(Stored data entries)
*****

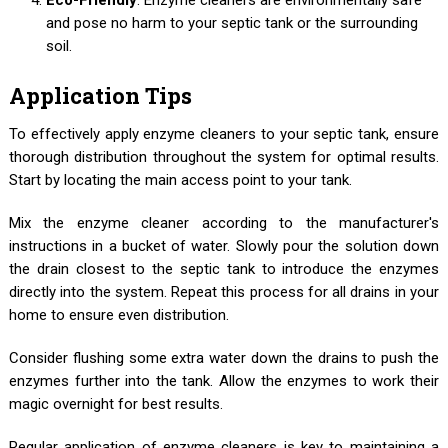
and pose no harm to your septic tank or the surrounding
soil.
Application Tips
To effectively apply enzyme cleaners to your septic tank, ensure
thorough distribution throughout the system for optimal results.
Start by locating the main access point to your tank.
Mix the enzyme cleaner according to the manufacturer's
instructions in a bucket of water. Slowly pour the solution down
the drain closest to the septic tank to introduce the enzymes
directly into the system. Repeat this process for all drains in your
home to ensure even distribution.
Consider flushing some extra water down the drains to push the
enzymes further into the tank. Allow the enzymes to work their
magic overnight for best results.
Regular application of enzyme cleaners is key to maintaining a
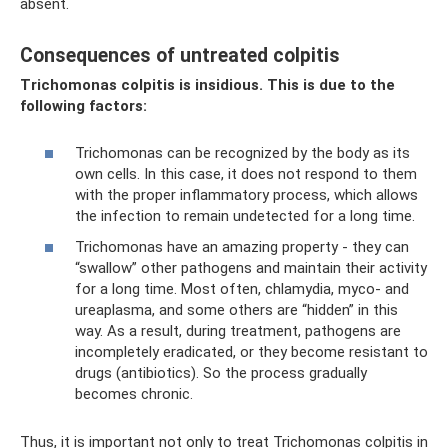
absent.
Consequences of untreated colpitis
Trichomonas colpitis is insidious. This is due to the
following factors:
Trichomonas can be recognized by the body as its
own cells. In this case, it does not respond to them
with the proper inflammatory process, which allows
the infection to remain undetected for a long time.
Trichomonas have an amazing property - they can
“swallow” other pathogens and maintain their activity
for a long time. Most often, chlamydia, myco- and
ureaplasma, and some others are “hidden” in this
way. As a result, during treatment, pathogens are
incompletely eradicated, or they become resistant to
drugs (antibiotics). So the process gradually
becomes chronic.
Thus, it is important not only to treat Trichomonas colpitis in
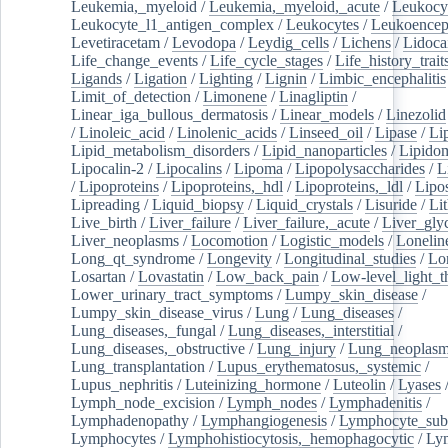
Leukemia,_myeloid
/
Leukemia,_myeloid,_acute
/
Leukocy
Leukocyte_l1_antigen_complex
/
Leukocytes
/
Leukoencep
Levetiracetam
/
Levodopa
/
Leydig_cells
/
Lichens
/
Lidoca
Life_change_events
/
Life_cycle_stages
/
Life_history_trait
Ligands
/
Ligation
/
Lighting
/
Lignin
/
Limbic_encephalitis
Limit_of_detection
/
Limonene
/
Linagliptin
/
Linear_iga_bullous_dermatosis
/
Linear_models
/
Linezolid
/
Linoleic_acid
/
Linolenic_acids
/
Linseed_oil
/
Lipase
/
Li
Lipid_metabolism_disorders
/
Lipid_nanoparticles
/
Lipido
Lipocalin-2
/
Lipocalins
/
Lipoma
/
Lipopolysaccharides
/
L
/
Lipoproteins
/
Lipoproteins,_hdl
/
Lipoproteins,_ldl
/
Lipo
Lipreading
/
Liquid_biopsy
/
Liquid_crystals
/
Lisuride
/
Lit
Live_birth
/
Liver_failure
/
Liver_failure,_acute
/
Liver_gly
Liver_neoplasms
/
Locomotion
/
Logistic_models
/
Lonelin
Long_qt_syndrome
/
Longevity
/
Longitudinal_studies
/
Lo
Losartan
/
Lovastatin
/
Low_back_pain
/
Low-level_light_t
Lower_urinary_tract_symptoms
/
Lumpy_skin_disease
/
Lumpy_skin_disease_virus
/
Lung
/
Lung_diseases
/
Lung_diseases,_fungal
/
Lung_diseases,_interstitial
/
Lung_diseases,_obstructive
/
Lung_injury
/
Lung_neoplas
Lung_transplantation
/
Lupus_erythematosus,_systemic
/
Lupus_nephritis
/
Luteinizing_hormone
/
Luteolin
/
Lyases
Lymph_node_excision
/
Lymph_nodes
/
Lymphadenitis
/
Lymphadenopathy
/
Lymphangiogenesis
/
Lymphocyte_sub
Lymphocytes
/
Lymphohistiocytosis,_hemophagocytic
/
Ly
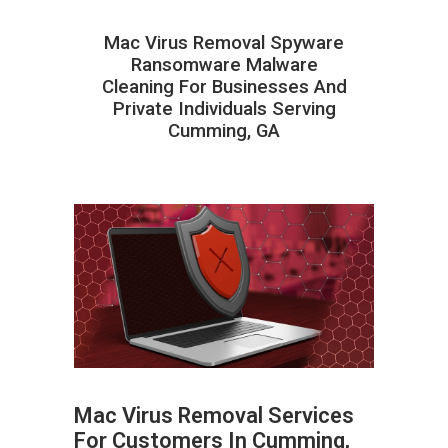
Mac Virus Removal Spyware
Ransomware Malware
Cleaning For Businesses And
Private Individuals Serving
Cumming, GA
Mac Virus Removal Services
For Customers In Cumming,
ABOUT HAILaGEEK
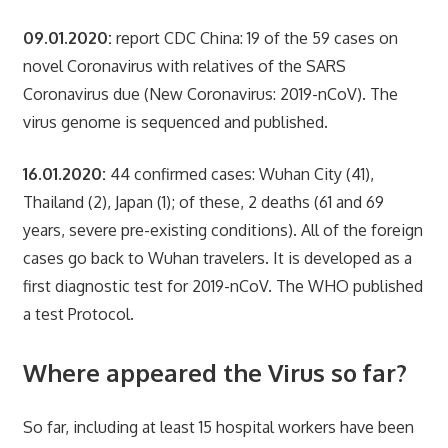
09.01.2020:
report CDC China: 19 of the 59 cases on
novel Coronavirus with relatives of the SARS
Coronavirus due (New Coronavirus: 2019-nCoV). The
virus genome is sequenced and published.
16.01.2020:
44 confirmed cases: Wuhan City (41),
Thailand (2), Japan (1); of these, 2 deaths (61 and 69
years, severe pre-existing conditions). All of the foreign
cases go back to Wuhan travelers. It is developed as a
first diagnostic test for 2019-nCoV. The WHO published
a test Protocol.
Where appeared the Virus so far?
So far, including at least 15 hospital workers have been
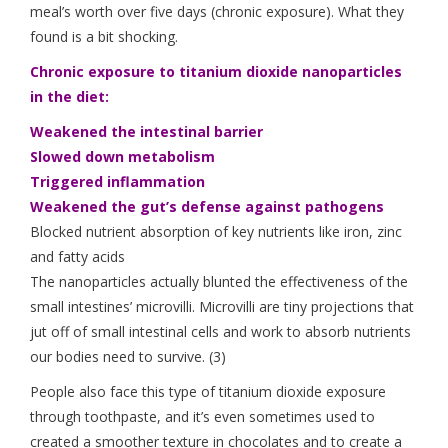
meal’s worth over five days (chronic exposure). What they
found is a bit shocking.
Chronic exposure to titanium dioxide nanoparticles
in the diet:
Weakened the intestinal barrier
Slowed down metabolism
Triggered inflammation
Weakened the gut’s defense against pathogens
Blocked nutrient absorption of key nutrients like iron, zinc
and fatty acids
The nanoparticles actually blunted the effectiveness of the
small intestines’ microvilli. Microvilli are tiny projections that
jut off of small intestinal cells and work to absorb nutrients
our bodies need to survive. (3)
People also face this type of titanium dioxide exposure
through toothpaste, and it’s even sometimes used to
created a smoother texture in chocolates and to create a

*****

Since only the text is needed, retype the data above exactly and omit the pictures.

and pose no harm to your septic tank or the surrounding
soil.
Application Tips
To effectively apply enzyme cleaners to your septic tank, ensure
thorough distribution throughout the system for optimal results.
Start by locating the main access point to your tank.
Mix the enzyme cleaner according to the manufacturer's
instructions in a bucket of water. Slowly pour the solution down
the drain closest to the septic tank to introduce the enzymes
directly into the system. Repeat this process for all drains in your
home to ensure even distribution.
Consider flushing some extra water down the drains to push the
enzymes further into the tank. Allow the enzymes to work their
magic overnight for best results.
Regular application of enzyme cleaners is key to maintaining a
absent.
Consequences of untreated colpitis
Trichomonas colpitis is insidious. This is due to the
following factors:
Trichomonas can be recognized by the body as its
own cells. In this case, it does not respond to them
with the proper inflammatory process, which allows
the infection to remain undetected for a long time.
Trichomonas have an amazing property - they can
“swallow” other pathogens and maintain their activity
for a long time. Most often, chlamydia, myco- and
ureaplasma, and some others are “hidden” in this
way. As a result, during treatment, pathogens are
incompletely eradicated, or they become resistant to
drugs (antibiotics). So the process gradually
becomes chronic.
Thus, it is important not only to treat Trichomonas colpitis in
Leukemia,_myeloid
/
Leukemia,_myeloid,_acute
/
Leukocy
Leukocyte_l1_antigen_complex
/
Leukocytes
/
Leukoencep
Levetiracetam
/
Levodopa
/
Leydig_cells
/
Lichens
/
Lidoca
Life_change_events
/
Life_cycle_stages
/
Life_history_trait
Ligands
/
Ligation
/
Lighting
/
Lignin
/
Limbic_encephalitis
Limit_of_detection
/
Limonene
/
Linagliptin
/
Linear_iga_bullous_dermatosis
/
Linear_models
/
Linezolid
/
Linoleic_acid
/
Linolenic_acids
/
Linseed_oil
/
Lipase
/
Li
Lipid_metabolism_disorders
/
Lipid_nanoparticles
/
Lipido
Lipocalin-2
/
Lipocalins
/
Lipoma
/
Lipopolysaccharides
/
L
/
Lipoproteins
/
Lipoproteins,_hdl
/
Lipoproteins,_ldl
/
Lipo
Lipreading
/
Liquid_biopsy
/
Liquid_crystals
/
Lisuride
/
Lit
Live_birth
/
Liver_failure
/
Liver_failure,_acute
/
Liver_gly
Liver_neoplasms
/
Locomotion
/
Logistic_models
/
Lonelin
Long_qt_syndrome
/
Longevity
/
Longitudinal_studies
/
Lo
Losartan
/
Lovastatin
/
Low_back_pain
/
Low-level_light_t
Lower_urinary_tract_symptoms
/
Lumpy_skin_disease
/
Lumpy_skin_disease_virus
/
Lung
/
Lung_diseases
/
Lung_diseases,_fungal
/
Lung_diseases,_interstitial
/
Lung_diseases,_obstructive
/
Lung_injury
/
Lung_neoplas
Lung_transplantation
/
Lupus_erythematosus,_systemic
/
Lupus_nephritis
/
Luteinizing_hormone
/
Luteolin
/
Lyases
Lymph_node_excision
/
Lymph_nodes
/
Lymphadenitis
/
Lymphadenopathy
/
Lymphangiogenesis
/
Lymphocyte_sub
Lymphocytes
/
Lymphohistiocytosis,_hemophagocytic
/
Ly
Mac Virus Removal Spyware
Ransomware Malware
Cleaning For Businesses And
Private Individuals Serving
Cumming, GA
Mac Virus Removal Services
For Customers In Cumming,
ABOUT HAILaGEEK
09.01.2020:
report CDC China: 19 of the 59 cases on
novel Coronavirus with relatives of the SARS
Coronavirus due (New Coronavirus: 2019-nCoV). The
virus genome is sequenced and published.
16.01.2020:
44 confirmed cases: Wuhan City (41),
Thailand (2), Japan (1); of these, 2 deaths (61 and 69
years, severe pre-existing conditions). All of the foreign
cases go back to Wuhan travelers. It is developed as a
first diagnostic test for 2019-nCoV. The WHO published
a test Protocol.
Where appeared the Virus so far?
So far, including at least 15 hospital workers have been
meal’s worth over five days (chronic exposure). What they
found is a bit shocking.
Chronic exposure to titanium dioxide nanoparticles
in the diet:
Weakened the intestinal barrier
Slowed down metabolism
Triggered inflammation
Weakened the gut’s defense against pathogens
Blocked nutrient absorption of key nutrients like iron, zinc
and fatty acids
The nanoparticles actually blunted the effectiveness of the
small intestines’ microvilli. Microvilli are tiny projections that
jut off of small intestinal cells and work to absorb nutrients
our bodies need to survive. (3)
People also face this type of titanium dioxide exposure
through toothpaste, and it’s even sometimes used to
created a smoother texture in chocolates and to create a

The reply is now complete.